Tak Ingin Mantan Punya Pacar Baru, Janda Ini Dianiaya di Apartemen

MAKASSAR – Pelaku penyekapan janda cantik asal Bandung, Adi (38) resmi ditetapkan tersangka oleh Polrestabes Makassar.

Adi, pria asal Sengkang ini jadi tersangka karena perbuatan tindak pidana. Yaitu, dugaan kasus penyekapan, penganiayaan, dan pengancaman.

Kasubnit 1 unit V Reskrim Polrestabes Ipda Bintang Cahya Sakti mengatakan, alasan tersangka menyekap korban wanita SN karena cemburu. Adi menduga SN punya pacar baru.

Seiring berjalannya waktu, SN datang ke kota Daeng dan diterima bekerja di sebuah perusahaan swasta di Kota Makassar.

Mereka terus menjalani hubungan. Namun hubungan mereka diketahui sering bermasalah, lantaran kerap cekcok dan mengumbarnya di sosial media (Sosmed).

Motif Cemburu

Pada November 2018, kata Ipda Bintang, SN memutuskan Adi karena mendapati kekasihnya itu punya wanita lain.

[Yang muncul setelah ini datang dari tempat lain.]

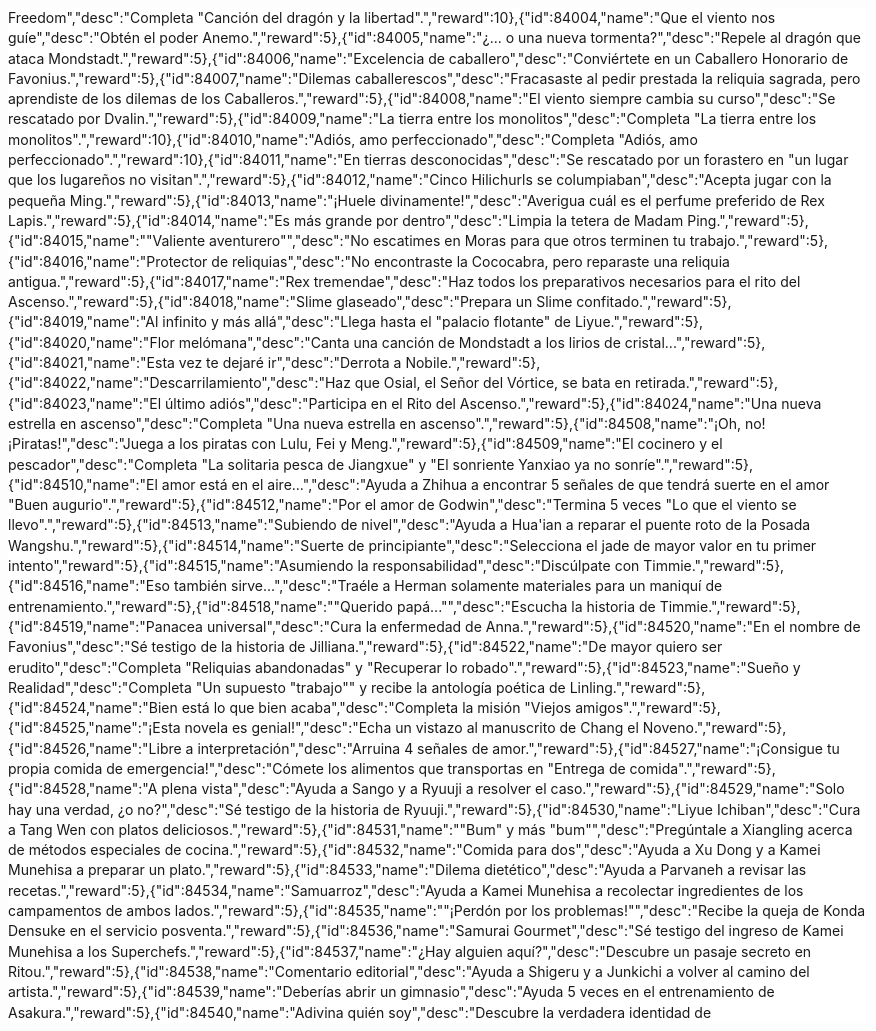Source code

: Freedom","desc":"Completa \"Canción del dragón y la libertad\".","reward":10},{"id":84004,"name":"Que el viento nos guíe","desc":"Obtén el poder Anemo.","reward":5},{"id":84005,"name":"¿... o una nueva tormenta?","desc":"Repele al dragón que ataca Mondstadt.","reward":5},{"id":84006,"name":"Excelencia de caballero","desc":"Conviértete en un Caballero Honorario de Favonius.","reward":5},{"id":84007,"name":"Dilemas caballerescos","desc":"Fracasaste al pedir prestada la reliquia sagrada, pero aprendiste de los dilemas de los Caballeros.","reward":5},{"id":84008,"name":"El viento siempre cambia su curso","desc":"Se rescatado por Dvalin.","reward":5},{"id":84009,"name":"La tierra entre los monolitos","desc":"Completa \"La tierra entre los monolitos\".","reward":10},{"id":84010,"name":"Adiós, amo perfeccionado","desc":"Completa \"Adiós, amo perfeccionado\".","reward":10},{"id":84011,"name":"En tierras desconocidas","desc":"Se rescatado por un forastero en \"un lugar que los lugareños no visitan\".","reward":5},{"id":84012,"name":"Cinco Hilichurls se columpiaban","desc":"Acepta jugar con la pequeña Ming.","reward":5},{"id":84013,"name":"¡Huele divinamente!","desc":"Averigua cuál es el perfume preferido de Rex Lapis.","reward":5},{"id":84014,"name":"Es más grande por dentro","desc":"Limpia la tetera de Madam Ping.","reward":5},{"id":84015,"name":"\"Valiente aventurero\"","desc":"No escatimes en Moras para que otros terminen tu trabajo.","reward":5},{"id":84016,"name":"Protector de reliquias","desc":"No encontraste la Cococabra, pero reparaste una reliquia antigua.","reward":5},{"id":84017,"name":"Rex tremendae","desc":"Haz todos los preparativos necesarios para el rito del Ascenso.","reward":5},{"id":84018,"name":"Slime glaseado","desc":"Prepara un Slime confitado.","reward":5},{"id":84019,"name":"Al infinito y más allá","desc":"Llega hasta el \"palacio flotante\" de Liyue.","reward":5},{"id":84020,"name":"Flor melómana","desc":"Canta una canción de Mondstadt a los lirios de cristal...","reward":5},{"id":84021,"name":"Esta vez te dejaré ir","desc":"Derrota a Nobile.","reward":5},{"id":84022,"name":"Descarrilamiento","desc":"Haz que Osial, el Señor del Vórtice, se bata en retirada.","reward":5},{"id":84023,"name":"El último adiós","desc":"Participa en el Rito del Ascenso.","reward":5},{"id":84024,"name":"Una nueva estrella en ascenso","desc":"Completa \"Una nueva estrella en ascenso\".","reward":5},{"id":84508,"name":"¡Oh, no! ¡Piratas!","desc":"Juega a los piratas con Lulu, Fei y Meng.","reward":5},{"id":84509,"name":"El cocinero y el pescador","desc":"Completa \"La solitaria pesca de Jiangxue\" y \"El sonriente Yanxiao ya no sonríe\".","reward":5},{"id":84510,"name":"El amor está en el aire...","desc":"Ayuda a Zhihua a encontrar 5 señales de que tendrá suerte en el amor \"Buen augurio\".","reward":5},{"id":84512,"name":"Por el amor de Godwin","desc":"Termina 5 veces \"Lo que el viento se llevo\".","reward":5},{"id":84513,"name":"Subiendo de nivel","desc":"Ayuda a Hua'ian a reparar el puente roto de la Posada Wangshu.","reward":5},{"id":84514,"name":"Suerte de principiante","desc":"Selecciona el jade de mayor valor en tu primer intento","reward":5},{"id":84515,"name":"Asumiendo la responsabilidad","desc":"Discúlpate con Timmie.","reward":5},{"id":84516,"name":"Eso también sirve...","desc":"Traéle a Herman solamente materiales para un maniquí de entrenamiento.","reward":5},{"id":84518,"name":"\"Querido papá...\"","desc":"Escucha la historia de Timmie.","reward":5},{"id":84519,"name":"Panacea universal","desc":"Cura la enfermedad de Anna.","reward":5},{"id":84520,"name":"En el nombre de Favonius","desc":"Sé testigo de la historia de Jilliana.","reward":5},{"id":84522,"name":"De mayor quiero ser erudito","desc":"Completa \"Reliquias abandonadas\" y \"Recuperar lo robado\".","reward":5},{"id":84523,"name":"Sueño y Realidad","desc":"Completa \"Un supuesto \"trabajo\"\" y recibe la antología poética de Linling.","reward":5},{"id":84524,"name":"Bien está lo que bien acaba","desc":"Completa la misión \"Viejos amigos\".","reward":5},{"id":84525,"name":"¡Esta novela es genial!","desc":"Echa un vistazo al manuscrito de Chang el Noveno.","reward":5},{"id":84526,"name":"Libre a interpretación","desc":"Arruina 4 señales de amor.","reward":5},{"id":84527,"name":"¡Consigue tu propia comida de emergencia!","desc":"Cómete los alimentos que transportas en \"Entrega de comida\".","reward":5},{"id":84528,"name":"A plena vista","desc":"Ayuda a Sango y a Ryuuji a resolver el caso.","reward":5},{"id":84529,"name":"Solo hay una verdad, ¿o no?","desc":"Sé testigo de la historia de Ryuuji.","reward":5},{"id":84530,"name":"Liyue Ichiban","desc":"Cura a Tang Wen con platos deliciosos.","reward":5},{"id":84531,"name":"\"Bum\" y más \"bum\"","desc":"Pregúntale a Xiangling acerca de métodos especiales de cocina.","reward":5},{"id":84532,"name":"Comida para dos","desc":"Ayuda a Xu Dong y a Kamei Munehisa a preparar un plato.","reward":5},{"id":84533,"name":"Dilema dietético","desc":"Ayuda a Parvaneh a revisar las recetas.","reward":5},{"id":84534,"name":"Samuarroz","desc":"Ayuda a Kamei Munehisa a recolectar ingredientes de los campamentos de ambos lados.","reward":5},{"id":84535,"name":"\"¡Perdón por los problemas!\"","desc":"Recibe la queja de Konda Densuke en el servicio posventa.","reward":5},{"id":84536,"name":"Samurai Gourmet","desc":"Sé testigo del ingreso de Kamei Munehisa a los Superchefs.","reward":5},{"id":84537,"name":"¿Hay alguien aquí?","desc":"Descubre un pasaje secreto en Ritou.","reward":5},{"id":84538,"name":"Comentario editorial","desc":"Ayuda a Shigeru y a Junkichi a volver al camino del artista.","reward":5},{"id":84539,"name":"Deberías abrir un gimnasio","desc":"Ayuda 5 veces en el entrenamiento de Asakura.","reward":5},{"id":84540,"name":"Adivina quién soy","desc":"Descubre la verdadera identidad de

Sebaliknya juga demikian, Adi mengaku memergoki SN jalan dengan teman lelaki lain, hingga curiga sebagai kekasih baru.

“Ini soal hubungan asmara mereka, tapi karena tersangka tidak mau korbannya punya pacar, maka dugaan penyekapan itu mulai dari Rabu lalu,” jelas Bintang.

Kasus penyekapan ini terbongkar saat petugas Bhabinkamtibmas Mapolsek Panakkukang, menggeledah apartemen itu, Jumat (7/12/2017) pagi.

Lanjut Bintang, saat pengungkapan itu Adi diduga menyekap SN di lantai 23 gedung apartemen. Namun Adi menolak apa yang dilakukannya sebagai hal penyekapan.

“Kata tersangka, korban ini kepergoki selingkuh dan sebaliknya. Jadi motifnya asmara karena Adi tidak terima korban punya pacar barunya,” ungkap Bintang.

Tiga Pasal

Adi terancam tiga pasal karena telah mengancam korban ditempat korbanya, lalu menyekap korban di tempat kerja, kemudian melakukan penganiayaan.

Kata Ipda Bintang, hasil pemeriksaan saksi SN sementara. SN mengalami luka-luka pada bagian tangannya, dan luka bentukan benda tumpul di kakinya.

“Hasil bisumnya memang baru keluar dua sampai tiga hari kedepan, tapi dari kasat mata luka itu terlihat jelas. Itu juga keterangan dokter,” ujar Ipda Bintang.

Untuk itu, polisi menjerat tersangka Adi dengan Pasal 33 penyekapan, Pasal 335 pengancaman, dan serta Pasal 35 ayat 1 penganiayaan. Adi diancam penjara 8 tahun.